Team % of FGA from 16ft. to the 3 point line = .09
13.3% of Lebron’s FGA are of the long mid-range variety; Brooklyn’s team takes 6% of its FGA in this area, but LeBron’s game demands that he settle for these shots on occasion. Therefore, this number would increase a little. The 2016-17 Cavs are in the bottom five, in terms of long mid-range shots, and Atkinson seems to nearly eliminate such shots from his gameplan. It seems as if Brooklyn will remain among the bottom five in this category. Let’s estimate a value of .09.
Opp % within 3 feet of rim = 61%
When motivated, LeBron can probably guard 2-5 at this stage of his career. Since he’s returned to Cleveland, he has not enjoyed a Rudy Gobert-esque rim-protecting big man, and his team’s interior defense has struggled within 3 feet of the rim every year.
But the Nets are decent in this area.

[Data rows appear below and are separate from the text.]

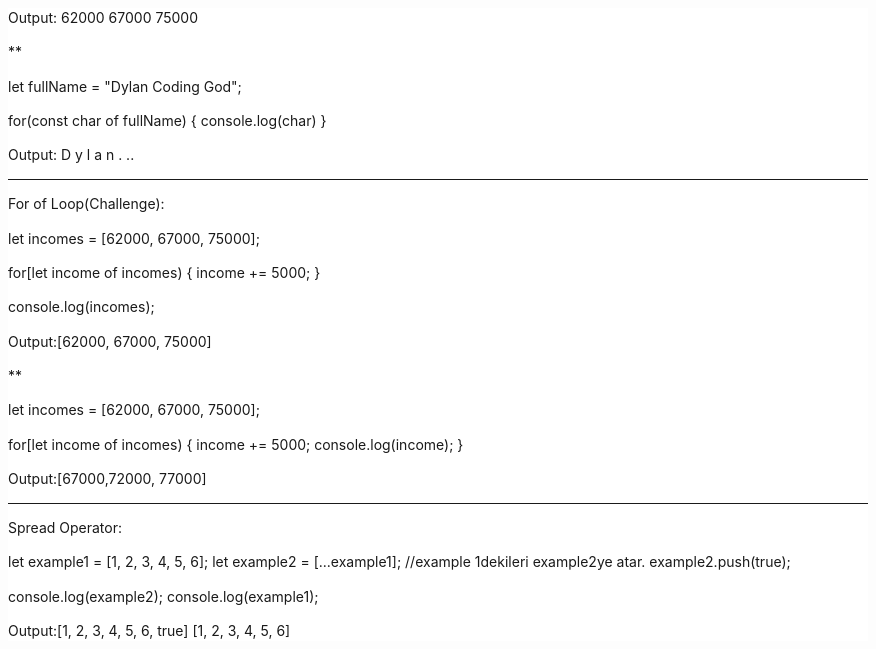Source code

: Output: 62000
	67000
	75000

**

let fullName = "Dylan Coding God";

for(const char of fullName) {
	console.log(char)
}

Output:
D
y
l
a
n
.
..


****************

For of Loop(Challenge):

let incomes = [62000, 67000, 75000];

for[let income of incomes) {
	income += 5000;
}

console.log(incomes);

Output:[62000, 67000, 75000]

**

let incomes = [62000, 67000, 75000];

for[let income of incomes) {
	income += 5000;
	console.log(income);
}



Output:[67000,72000, 77000]

*****************

Spread Operator:

let example1 = [1, 2, 3, 4, 5, 6];
let example2 = [...example1];	//example 1dekileri example2ye atar.
example2.push(true);

console.log(example2);
console.log(example1);

Output:[1, 2, 3, 4, 5, 6, true]
       [1, 2, 3, 4, 5, 6]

Lebron’s defense has not faltered (he’s +6.5 on/off defensive rating through 12/13). Their rim protection numbers may slightly improve, but it is tough to insist the numbers will significantly change.
Opp 3FG% = 36%
A Lebron-led defense has never been as awful as the Nets have been at limiting 3-point efficiency.
There’s a chance that the Nets’ 27th ranking is a byproduct of the strength of schedule and consistently overachieving opposing shooters, but it doesn’t appear as if the Nets have the bodies to contest shots extremely well. For players with 10 or more GP and 3 or more three-point contests per game, only Bogdanovic affects the opponent’s shot with consistency (diff% = -3.4%). Lebron closes out on shooters prolifically (diff% = -6.4%).
While Lebron may not be able to completely rectify this issue, he could bring the Nets back toward the mean — about 36% Opp. 3FG%.
Sum of Top 3 VORP (on pace for) = 12.8
Trevor Booker and Brook Lopez lead the team with .7 VORP each through 23 games.
Lebron could boost their individual contributions by making the game easier for them, but for the sake of simplicity, we’ll assume that they remain on the same pace that they’ve been on this season. To the sum of Brook+Booker VORP, we will add Lebron’s VORP and adjust this number for the model. As of 12/13, the Nets and Cavs have played 23 games and 21 games, respectively.
Total VORP = .7*82/23 + .7*82/23 + 2*82/21 = 12.8
Team Assists per 100 possessions = 17%
Lebron passes the ball 57 times per game and receives another 69 passes per game. Because he is the centerpiece of the offense, he’ll generally dictate the flow of his offense. He’s got a 43.5% Assist rate, and his teams have almost always been in the top third of the league in this category for the past 5 years.
An approximate Ast% of 17 assists per 100 possessions would put them into the top third of the league.
So, let’s recalculate LeBrooklyn’s winning percentage according to the regression model.
In review, Twitter is really smart (sometimes). The prediction and statistical model both suggest that Lebron adds 20-25 wins to the worst team in the NBA. This is why GMs still choose a 32-year-old Small Forward to be the face of their franchise, if available.
A lineup of Jeremy Lin, Bojan Bogdanovic, Rondae Hollis-Jefferson, LeBron and Brook Lopez could even be a playoff team which is truly a testament to the most gifted player on the planet.
And from there, who knows whether or not LeBrooklyn could advance against another playoff team. It would certainly be quite the sight.